§ Fragmento del documento:
——————————

Después de algunos meses nuestra oración fue escuchada y nació la pequeña Gabriela. Tres años después llegó también una hermana. Y esta vez no recurrimos a los médicos, sino sólo a la Beata…” Se trata de gracias no de milagros: la diferencia consiste en el hecho que el milagro es una gracia excepcional, concedida para una especial gloria de Dios, mientras las simples gracias son dones que cotidianamente podemos recibir de nuestros amigos invisibles, para que todo nuestro itinerario ofrezca gloria al Señor. Pero con frecuencia en su humildad escondida estos dones cambian una vida: si una anciana puede mover los dedos, o en una familia entra una nueva vida; si en lugar del odio y del rencor aparecen la alegría y la paz, estos no son milagros para la ciencia, pero si para quien los recibe. También nuestra comunidad ha sido señalada con gracias de este tipo: su unidad y el continuo afluir de vocaciones que desde la muerte de la Beata no nos ha faltado y que han permitido a decenas y decenas de hermanas partir en misión para fundar nuevos monasterios (desde los años sesenta son seis las fundaciones en Italia, América Latina, Indonesia y Filipinas).

——————————

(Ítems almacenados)
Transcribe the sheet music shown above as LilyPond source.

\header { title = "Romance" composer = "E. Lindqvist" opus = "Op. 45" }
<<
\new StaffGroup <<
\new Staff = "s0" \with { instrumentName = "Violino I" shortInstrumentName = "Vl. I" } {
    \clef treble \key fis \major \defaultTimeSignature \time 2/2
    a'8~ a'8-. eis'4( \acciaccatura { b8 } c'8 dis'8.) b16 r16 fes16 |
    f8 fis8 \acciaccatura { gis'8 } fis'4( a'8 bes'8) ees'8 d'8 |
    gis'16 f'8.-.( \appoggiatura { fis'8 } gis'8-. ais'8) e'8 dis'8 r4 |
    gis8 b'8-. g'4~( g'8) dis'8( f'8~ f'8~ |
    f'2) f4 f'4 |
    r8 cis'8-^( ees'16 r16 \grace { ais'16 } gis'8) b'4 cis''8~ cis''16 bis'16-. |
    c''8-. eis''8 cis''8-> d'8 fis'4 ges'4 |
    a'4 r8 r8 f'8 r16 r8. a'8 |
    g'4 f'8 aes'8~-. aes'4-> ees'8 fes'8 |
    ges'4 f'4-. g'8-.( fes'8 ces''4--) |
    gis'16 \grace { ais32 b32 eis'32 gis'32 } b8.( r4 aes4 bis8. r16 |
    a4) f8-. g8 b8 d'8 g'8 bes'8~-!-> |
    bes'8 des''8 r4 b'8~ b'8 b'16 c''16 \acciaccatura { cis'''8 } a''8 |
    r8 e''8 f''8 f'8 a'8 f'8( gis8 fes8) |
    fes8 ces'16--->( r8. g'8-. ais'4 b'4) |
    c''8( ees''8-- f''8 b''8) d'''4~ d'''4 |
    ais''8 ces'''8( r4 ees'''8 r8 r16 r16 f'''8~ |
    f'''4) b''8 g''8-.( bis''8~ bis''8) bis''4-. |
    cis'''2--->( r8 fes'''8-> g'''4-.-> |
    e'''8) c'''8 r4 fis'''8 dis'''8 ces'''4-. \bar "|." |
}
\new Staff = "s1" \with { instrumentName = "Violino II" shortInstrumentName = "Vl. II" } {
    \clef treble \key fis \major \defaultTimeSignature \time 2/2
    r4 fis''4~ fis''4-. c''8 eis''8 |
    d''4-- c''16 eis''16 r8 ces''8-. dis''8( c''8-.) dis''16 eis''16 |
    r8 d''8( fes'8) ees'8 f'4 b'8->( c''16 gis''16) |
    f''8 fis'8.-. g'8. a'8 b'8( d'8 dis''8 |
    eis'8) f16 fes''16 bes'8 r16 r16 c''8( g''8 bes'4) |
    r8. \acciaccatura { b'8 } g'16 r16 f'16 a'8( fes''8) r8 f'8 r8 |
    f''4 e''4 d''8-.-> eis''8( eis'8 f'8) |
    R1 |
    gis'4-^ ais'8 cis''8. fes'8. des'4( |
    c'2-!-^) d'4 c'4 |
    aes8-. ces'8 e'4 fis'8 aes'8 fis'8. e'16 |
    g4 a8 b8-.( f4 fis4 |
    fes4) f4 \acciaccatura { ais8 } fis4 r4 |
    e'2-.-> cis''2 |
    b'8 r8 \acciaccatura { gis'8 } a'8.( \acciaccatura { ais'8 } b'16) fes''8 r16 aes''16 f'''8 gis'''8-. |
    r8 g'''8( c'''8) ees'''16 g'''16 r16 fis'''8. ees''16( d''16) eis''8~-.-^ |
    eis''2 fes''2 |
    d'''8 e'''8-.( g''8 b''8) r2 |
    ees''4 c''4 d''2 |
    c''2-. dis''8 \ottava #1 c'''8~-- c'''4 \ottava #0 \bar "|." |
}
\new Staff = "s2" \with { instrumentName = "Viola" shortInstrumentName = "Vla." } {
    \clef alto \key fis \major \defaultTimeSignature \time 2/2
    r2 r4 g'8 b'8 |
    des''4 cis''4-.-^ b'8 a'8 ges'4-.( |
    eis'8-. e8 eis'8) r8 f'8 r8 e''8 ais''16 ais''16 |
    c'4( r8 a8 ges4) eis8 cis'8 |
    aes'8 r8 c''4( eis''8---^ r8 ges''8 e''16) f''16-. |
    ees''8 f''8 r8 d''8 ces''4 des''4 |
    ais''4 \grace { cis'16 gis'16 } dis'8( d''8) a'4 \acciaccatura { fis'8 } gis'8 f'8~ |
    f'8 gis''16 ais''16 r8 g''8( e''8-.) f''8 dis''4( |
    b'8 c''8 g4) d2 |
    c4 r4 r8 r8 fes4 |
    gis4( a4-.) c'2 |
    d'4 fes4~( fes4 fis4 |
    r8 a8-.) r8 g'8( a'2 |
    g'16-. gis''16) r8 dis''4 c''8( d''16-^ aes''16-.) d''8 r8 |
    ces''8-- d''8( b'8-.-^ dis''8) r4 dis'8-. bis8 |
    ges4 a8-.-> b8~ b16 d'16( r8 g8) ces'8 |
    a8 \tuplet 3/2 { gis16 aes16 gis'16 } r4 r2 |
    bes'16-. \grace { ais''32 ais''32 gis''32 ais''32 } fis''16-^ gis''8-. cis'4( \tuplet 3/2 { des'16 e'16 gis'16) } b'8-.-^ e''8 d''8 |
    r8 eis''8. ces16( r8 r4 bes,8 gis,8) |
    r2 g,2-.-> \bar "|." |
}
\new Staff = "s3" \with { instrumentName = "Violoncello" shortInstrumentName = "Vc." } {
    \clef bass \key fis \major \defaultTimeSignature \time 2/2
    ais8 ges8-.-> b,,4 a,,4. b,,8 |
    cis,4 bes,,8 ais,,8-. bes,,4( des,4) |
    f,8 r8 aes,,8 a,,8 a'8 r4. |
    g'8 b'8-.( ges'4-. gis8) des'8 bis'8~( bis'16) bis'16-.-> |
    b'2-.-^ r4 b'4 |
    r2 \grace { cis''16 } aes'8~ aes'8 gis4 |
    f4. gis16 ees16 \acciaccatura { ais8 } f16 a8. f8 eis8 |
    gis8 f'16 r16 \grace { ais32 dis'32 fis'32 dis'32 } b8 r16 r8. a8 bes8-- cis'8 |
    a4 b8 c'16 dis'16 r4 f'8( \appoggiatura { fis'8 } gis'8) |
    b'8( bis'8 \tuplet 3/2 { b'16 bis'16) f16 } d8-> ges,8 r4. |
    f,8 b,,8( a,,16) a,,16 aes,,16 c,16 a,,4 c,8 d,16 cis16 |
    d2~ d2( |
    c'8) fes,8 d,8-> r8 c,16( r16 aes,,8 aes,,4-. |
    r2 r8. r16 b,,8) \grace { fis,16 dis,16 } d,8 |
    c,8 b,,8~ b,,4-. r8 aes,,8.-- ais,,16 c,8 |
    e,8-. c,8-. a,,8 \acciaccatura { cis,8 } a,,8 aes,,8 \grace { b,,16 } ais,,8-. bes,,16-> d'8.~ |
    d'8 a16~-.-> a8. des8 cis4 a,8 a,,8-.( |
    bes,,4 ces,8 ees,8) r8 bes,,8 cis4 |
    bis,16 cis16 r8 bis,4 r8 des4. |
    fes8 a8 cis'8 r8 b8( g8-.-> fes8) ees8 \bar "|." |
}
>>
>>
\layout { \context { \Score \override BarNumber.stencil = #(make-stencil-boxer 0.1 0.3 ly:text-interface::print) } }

——————————

§ Requisitos de la tarea:
Escribe la continuación del fragmento sobre las gracias atribuidas a la Beata, empezando justo después de su última frase.

§ Respuesta de la tarea:
Una de nosotras, procedente de la República Checa, cuenta los inicios de su santa aventura: “Hace años encontré en un monasterio de Alemania una estampa y una pequeña biografía de la beata María Gabriela, cuya vida me conmovió por la sencillez de su ofrecimiento a Dios. En aquel momento no hubiera, ni por un momento, pensado que un día formaría parte de su comunidad. Me acuerdo que hojeando la pequeña biografía me fijé en el mapa en aquellos dos lugares cerca de Roma: Grottaferrata, donde la pequeña Gabriela vivió, y Vitorchiano, donde se trasladó la comunidad y donde reposan sus restos mortales; y sentí dentro de mí como una especie de atracción inexplicable de ir a aquellos lugares para mí tan lejanos. Poco después olvidé todo esto, pero hoy veo ahí una señal del Señor y estoy convencida que ha sido la misma María Gabriela la que me ha traído aquí. En aquel momento decidí entrar en el monasterio alemán, pero la dificultad de tener el visado me lo impidió y mi deseo de vivir la vida monástica parecía irse a pique. Pero la Providencia (y la beata Gabriela) no me abandonaron y las personas que trataban de ayudarme me dirigieron precisamente al monasterio de Vitorchiano…”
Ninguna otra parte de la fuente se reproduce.